→ Documento de origem:
Apressei-me em escrever porque lhe quero falar do grande evento anual, repartido em dois dias,

que se aproxima e em torno do qual muitas mãos já quase só se concentram em prepará-lo!

Nos últimos 20 anos, passados poucos dias após o início do verão, ocorrem dois grandes

encontros de mãos em todo o território nacional continental e ilhas, para serem apreciadas quais

as “melhores” marcas realizadas com a grafite, com a tinta da china, com a aguarela, com a

sanguínea e/ou com o pastel de óleo. Este ano, temos um novo instrumento, a estreia do marcador!

Em silêncio, durante 150 minutos, o ponto, a linha e a mancha poderão vaguear dentro de um

retângulo de papel com 42 x 29,7 cm.

→ Dados fornecidos:
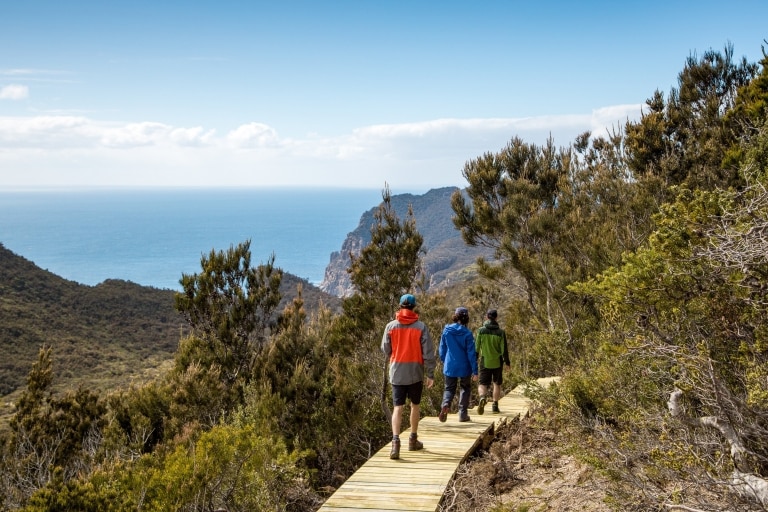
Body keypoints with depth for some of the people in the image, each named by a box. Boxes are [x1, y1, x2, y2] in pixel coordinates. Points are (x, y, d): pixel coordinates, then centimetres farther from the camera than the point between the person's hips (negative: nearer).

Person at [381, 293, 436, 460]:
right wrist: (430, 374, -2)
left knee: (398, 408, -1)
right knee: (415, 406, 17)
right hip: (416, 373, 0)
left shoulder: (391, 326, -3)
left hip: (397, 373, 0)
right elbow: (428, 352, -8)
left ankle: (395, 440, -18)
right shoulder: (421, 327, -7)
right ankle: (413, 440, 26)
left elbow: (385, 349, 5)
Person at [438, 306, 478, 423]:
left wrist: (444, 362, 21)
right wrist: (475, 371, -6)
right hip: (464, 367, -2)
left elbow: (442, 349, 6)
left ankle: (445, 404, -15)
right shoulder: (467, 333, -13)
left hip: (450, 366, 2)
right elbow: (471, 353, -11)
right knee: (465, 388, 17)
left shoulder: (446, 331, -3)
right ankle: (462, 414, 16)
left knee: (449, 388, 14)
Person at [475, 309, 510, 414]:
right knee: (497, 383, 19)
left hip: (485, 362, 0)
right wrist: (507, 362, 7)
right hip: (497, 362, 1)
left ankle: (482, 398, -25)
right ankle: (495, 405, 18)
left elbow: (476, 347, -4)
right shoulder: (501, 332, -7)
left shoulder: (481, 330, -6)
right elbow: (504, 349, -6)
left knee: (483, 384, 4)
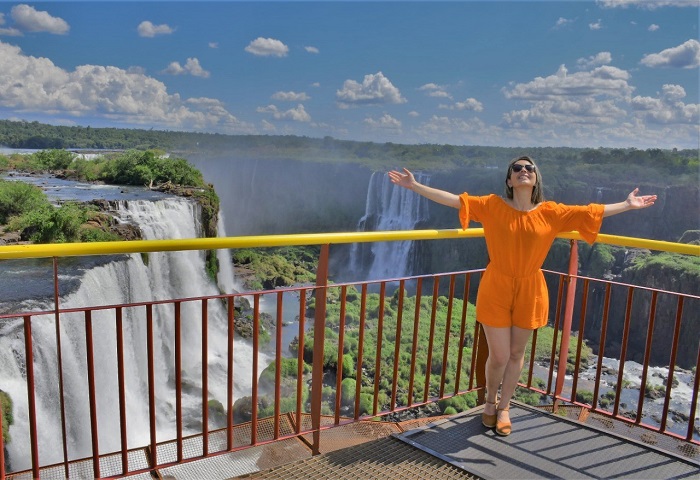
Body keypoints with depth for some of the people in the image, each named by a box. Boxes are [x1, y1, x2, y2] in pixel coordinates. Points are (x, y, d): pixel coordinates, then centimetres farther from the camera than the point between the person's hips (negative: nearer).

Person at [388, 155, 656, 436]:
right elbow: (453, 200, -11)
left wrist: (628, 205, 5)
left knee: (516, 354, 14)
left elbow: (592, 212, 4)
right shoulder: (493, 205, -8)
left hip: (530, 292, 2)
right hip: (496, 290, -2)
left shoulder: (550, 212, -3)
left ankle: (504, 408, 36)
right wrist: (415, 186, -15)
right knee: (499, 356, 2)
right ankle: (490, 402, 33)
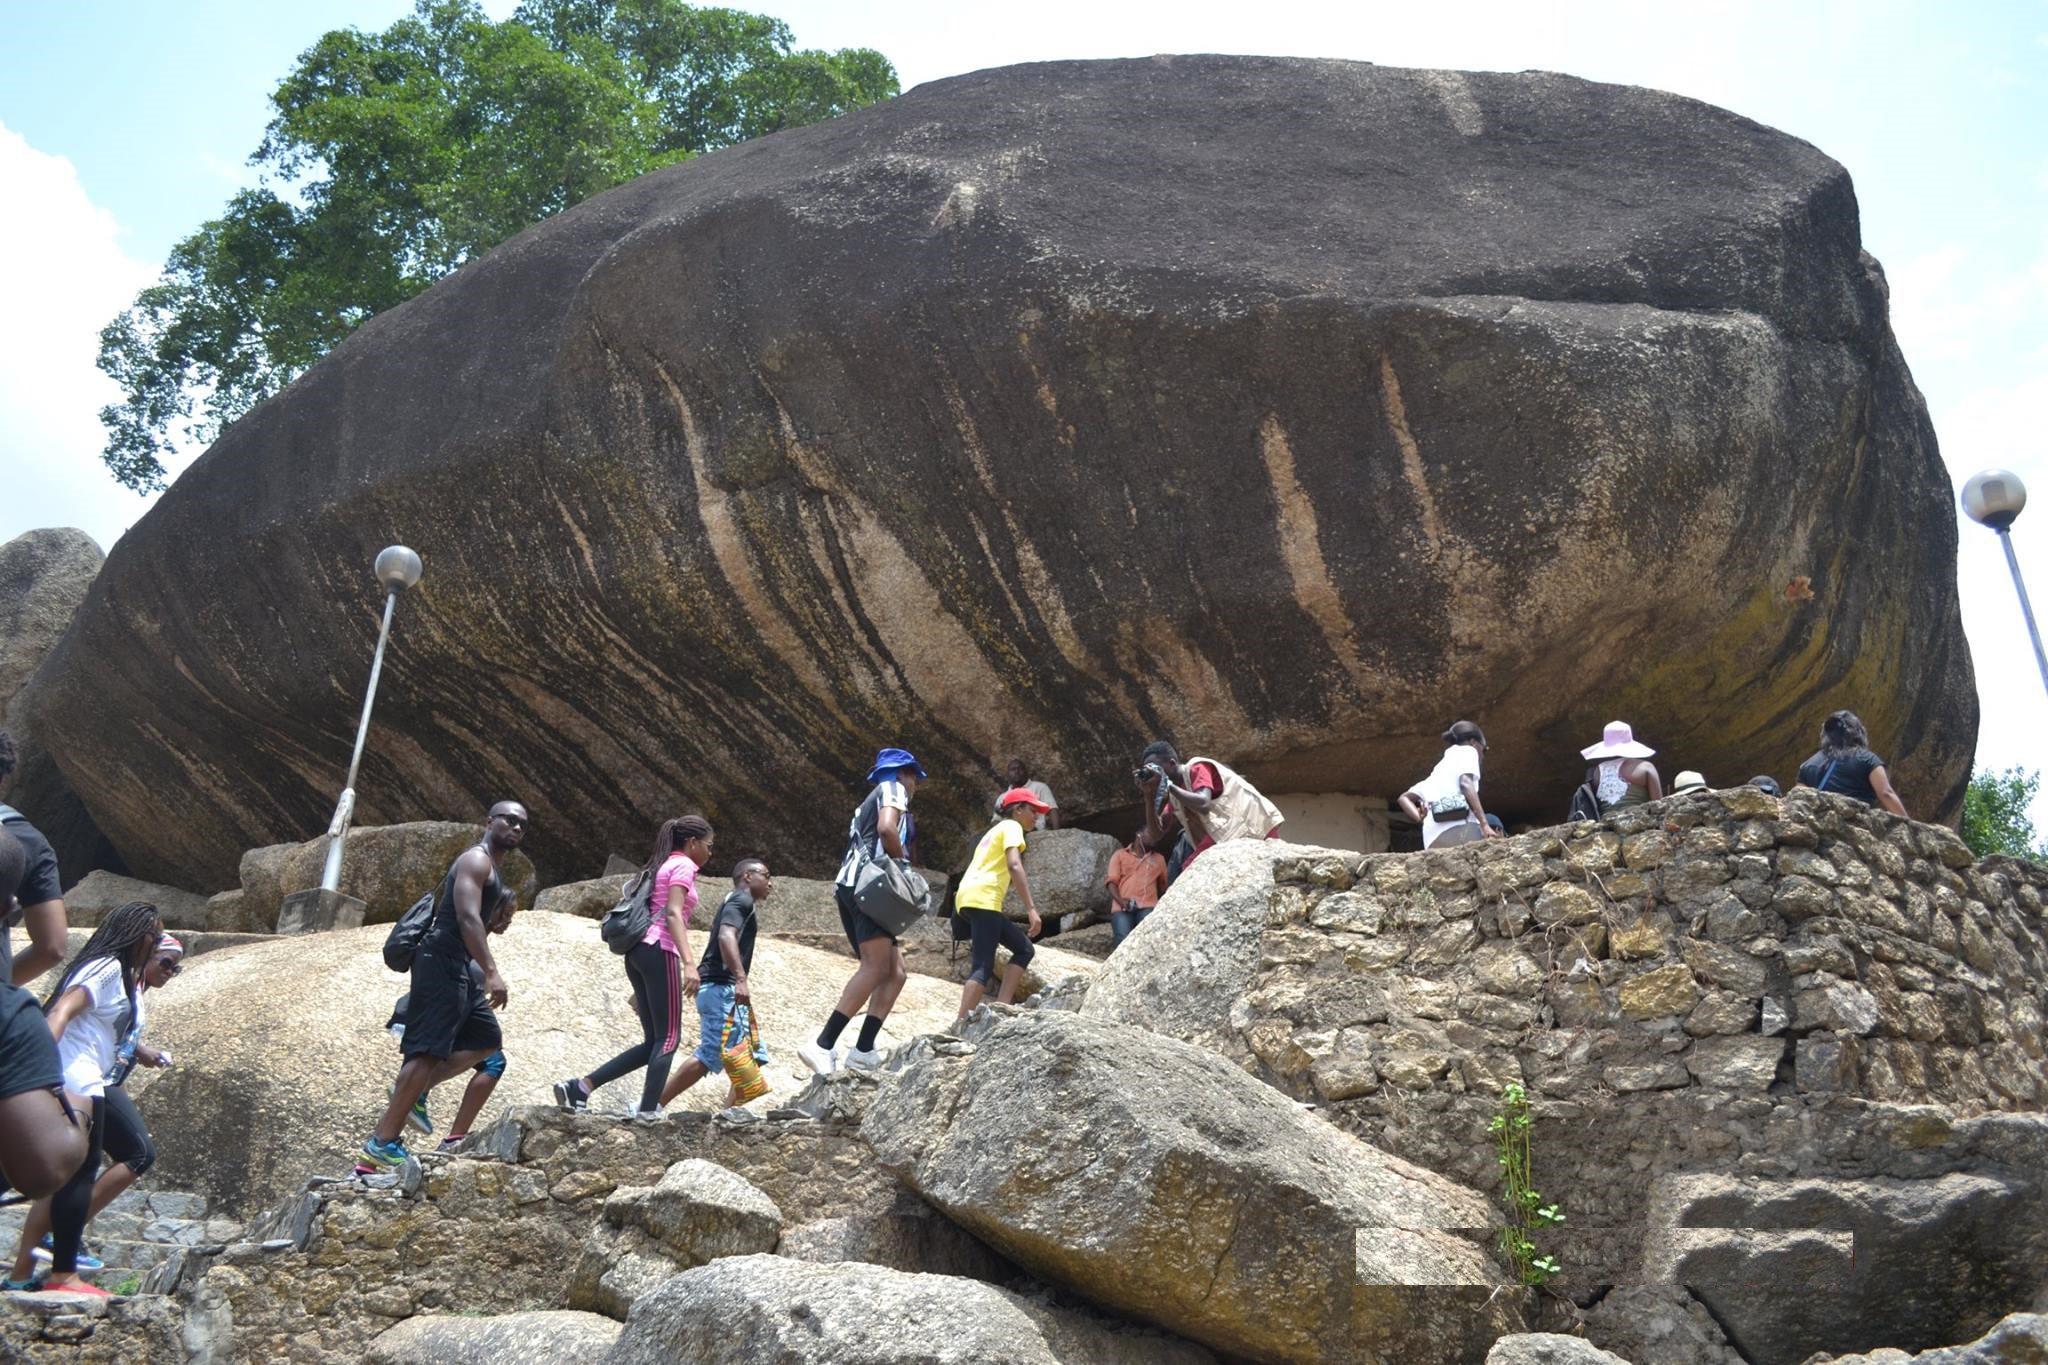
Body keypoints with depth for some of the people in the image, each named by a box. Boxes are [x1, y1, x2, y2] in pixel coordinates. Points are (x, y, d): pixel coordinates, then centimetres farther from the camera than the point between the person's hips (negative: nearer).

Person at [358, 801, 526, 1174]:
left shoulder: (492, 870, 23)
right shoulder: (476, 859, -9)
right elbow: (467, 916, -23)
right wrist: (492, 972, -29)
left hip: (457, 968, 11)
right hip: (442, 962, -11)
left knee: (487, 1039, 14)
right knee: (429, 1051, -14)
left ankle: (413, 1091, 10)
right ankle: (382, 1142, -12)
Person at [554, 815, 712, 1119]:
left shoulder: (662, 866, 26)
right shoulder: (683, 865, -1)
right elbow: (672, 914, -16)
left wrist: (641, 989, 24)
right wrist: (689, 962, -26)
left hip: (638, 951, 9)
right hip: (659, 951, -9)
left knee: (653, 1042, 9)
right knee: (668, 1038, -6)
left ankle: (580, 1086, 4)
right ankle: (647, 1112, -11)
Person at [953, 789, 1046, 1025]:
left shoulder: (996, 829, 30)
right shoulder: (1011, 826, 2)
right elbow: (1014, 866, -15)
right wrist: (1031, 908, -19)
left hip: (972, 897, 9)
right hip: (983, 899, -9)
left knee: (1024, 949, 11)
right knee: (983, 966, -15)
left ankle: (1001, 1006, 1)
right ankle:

→ Lista de tarefas:
A) Responda com base no texto sobre o grande evento anual:
(i) Em quantos dias se reparte o evento?
(ii) Durante quantos minutos decorre o trabalho em silêncio?
(iii) Que instrumento novo estreia este ano?
B) Reproduza o trecho do texto sobre o grande evento anual entre "encontros de mãos" e "42 x 29,7 cm.", inclusive.

→ Respostas do exercício:
A)
(i) Em dois dias.
(ii) Durante 150 minutos.
(iii) O marcador.

B)
encontros de mãos em todo o território nacional continental e ilhas, para serem apreciadas quais

as “melhores” marcas realizadas com a grafite, com a tinta da china, com a aguarela, com a

sanguínea e/ou com o pastel de óleo. Este ano, temos um novo instrumento, a estreia do marcador!

Em silêncio, durante 150 minutos, o ponto, a linha e a mancha poderão vaguear dentro de um

retângulo de papel com 42 x 29,7 cm.